:: TASK TO COMPLETE ::
Find the lines in the records that carry the word "https". Copy each one.

##### DATA PROVIDED

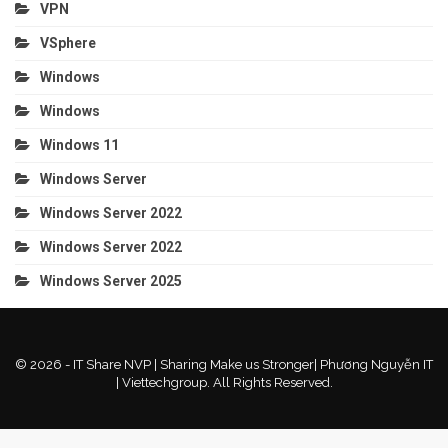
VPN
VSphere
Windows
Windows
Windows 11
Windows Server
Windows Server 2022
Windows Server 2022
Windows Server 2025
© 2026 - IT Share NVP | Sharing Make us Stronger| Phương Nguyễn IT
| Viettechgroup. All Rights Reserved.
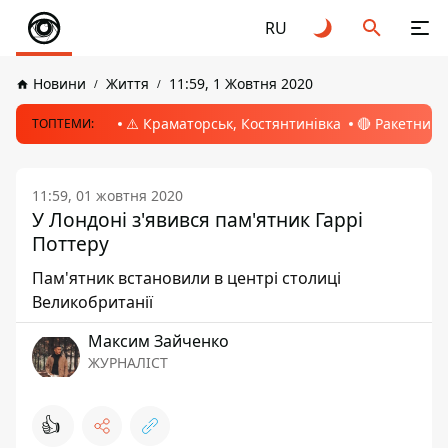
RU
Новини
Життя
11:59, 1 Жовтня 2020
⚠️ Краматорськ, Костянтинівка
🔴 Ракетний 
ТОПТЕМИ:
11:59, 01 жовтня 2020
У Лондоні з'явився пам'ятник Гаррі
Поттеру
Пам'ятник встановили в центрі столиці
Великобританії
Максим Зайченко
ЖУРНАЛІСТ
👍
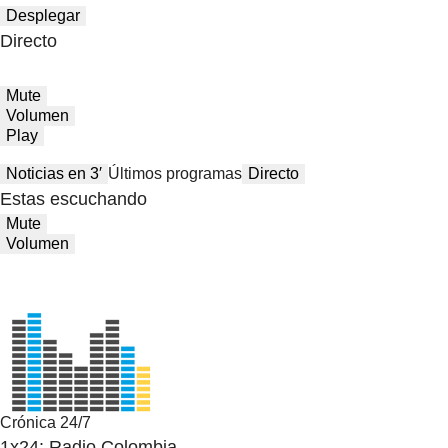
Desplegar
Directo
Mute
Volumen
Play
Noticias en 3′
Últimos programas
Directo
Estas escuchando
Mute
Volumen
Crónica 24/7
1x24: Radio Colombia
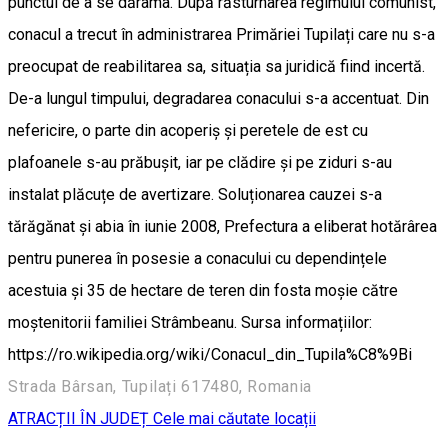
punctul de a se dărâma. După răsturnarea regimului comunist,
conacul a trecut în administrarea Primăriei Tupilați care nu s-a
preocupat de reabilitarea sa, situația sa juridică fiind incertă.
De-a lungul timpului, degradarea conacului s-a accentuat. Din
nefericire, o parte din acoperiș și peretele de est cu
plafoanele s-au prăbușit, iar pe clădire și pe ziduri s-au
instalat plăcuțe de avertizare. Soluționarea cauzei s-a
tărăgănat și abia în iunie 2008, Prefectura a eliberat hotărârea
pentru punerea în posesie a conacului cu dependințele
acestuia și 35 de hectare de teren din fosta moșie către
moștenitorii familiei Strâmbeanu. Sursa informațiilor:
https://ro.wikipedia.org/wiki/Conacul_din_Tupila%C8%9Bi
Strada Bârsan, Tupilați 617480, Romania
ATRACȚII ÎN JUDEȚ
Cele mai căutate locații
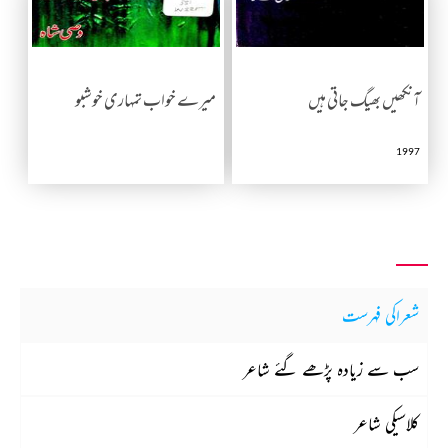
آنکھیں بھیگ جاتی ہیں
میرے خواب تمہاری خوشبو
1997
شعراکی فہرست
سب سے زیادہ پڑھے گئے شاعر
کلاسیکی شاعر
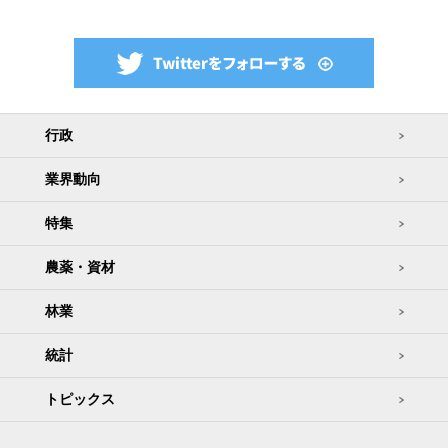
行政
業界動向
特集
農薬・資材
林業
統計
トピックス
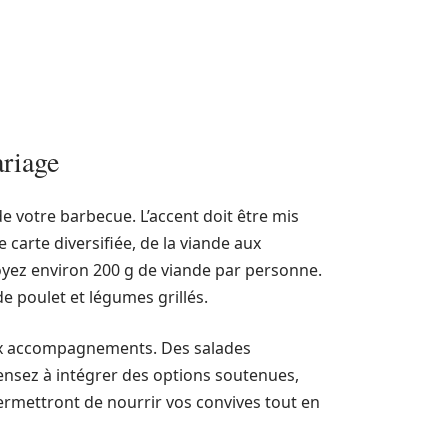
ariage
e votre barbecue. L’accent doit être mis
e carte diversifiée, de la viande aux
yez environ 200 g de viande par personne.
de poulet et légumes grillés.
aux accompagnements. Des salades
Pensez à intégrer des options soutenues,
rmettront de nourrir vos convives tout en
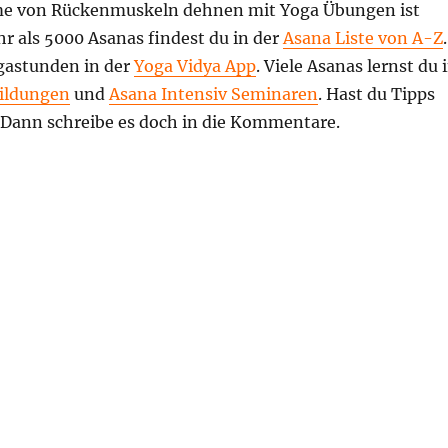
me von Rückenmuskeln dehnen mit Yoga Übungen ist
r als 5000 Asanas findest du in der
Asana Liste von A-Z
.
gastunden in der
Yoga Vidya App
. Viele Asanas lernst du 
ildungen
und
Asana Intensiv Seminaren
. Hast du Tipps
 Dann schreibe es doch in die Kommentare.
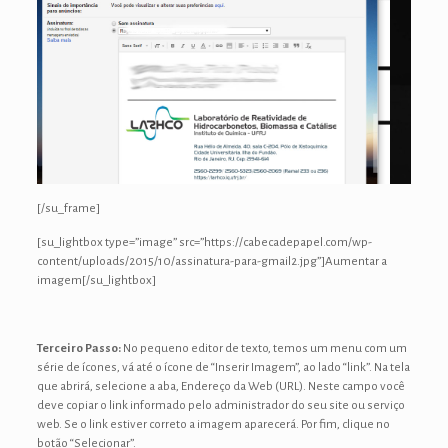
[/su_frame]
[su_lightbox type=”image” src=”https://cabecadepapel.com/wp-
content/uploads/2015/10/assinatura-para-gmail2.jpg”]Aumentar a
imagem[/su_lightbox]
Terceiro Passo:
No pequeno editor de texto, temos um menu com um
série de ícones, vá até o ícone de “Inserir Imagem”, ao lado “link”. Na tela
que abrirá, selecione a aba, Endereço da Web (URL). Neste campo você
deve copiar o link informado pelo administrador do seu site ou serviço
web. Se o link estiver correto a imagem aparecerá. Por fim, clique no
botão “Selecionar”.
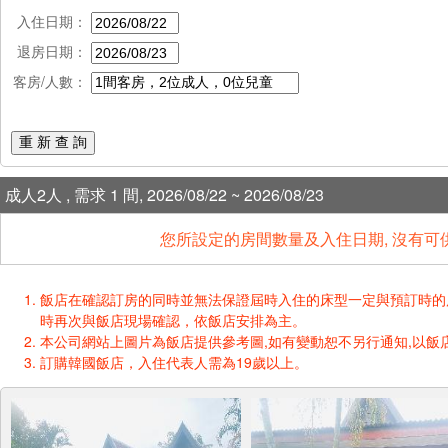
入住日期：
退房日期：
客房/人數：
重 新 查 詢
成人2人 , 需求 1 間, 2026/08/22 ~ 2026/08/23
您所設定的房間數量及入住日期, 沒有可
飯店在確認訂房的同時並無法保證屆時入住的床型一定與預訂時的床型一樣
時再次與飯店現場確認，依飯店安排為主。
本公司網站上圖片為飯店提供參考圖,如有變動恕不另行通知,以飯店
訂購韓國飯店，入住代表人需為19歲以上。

##########

:: ANSWER BOX ::
https://ro.wikipedia.org/wiki/Conacul_din_Tupila%C8%9Bi
[su_lightbox type=”image” src=”https://cabecadepapel.com/wp-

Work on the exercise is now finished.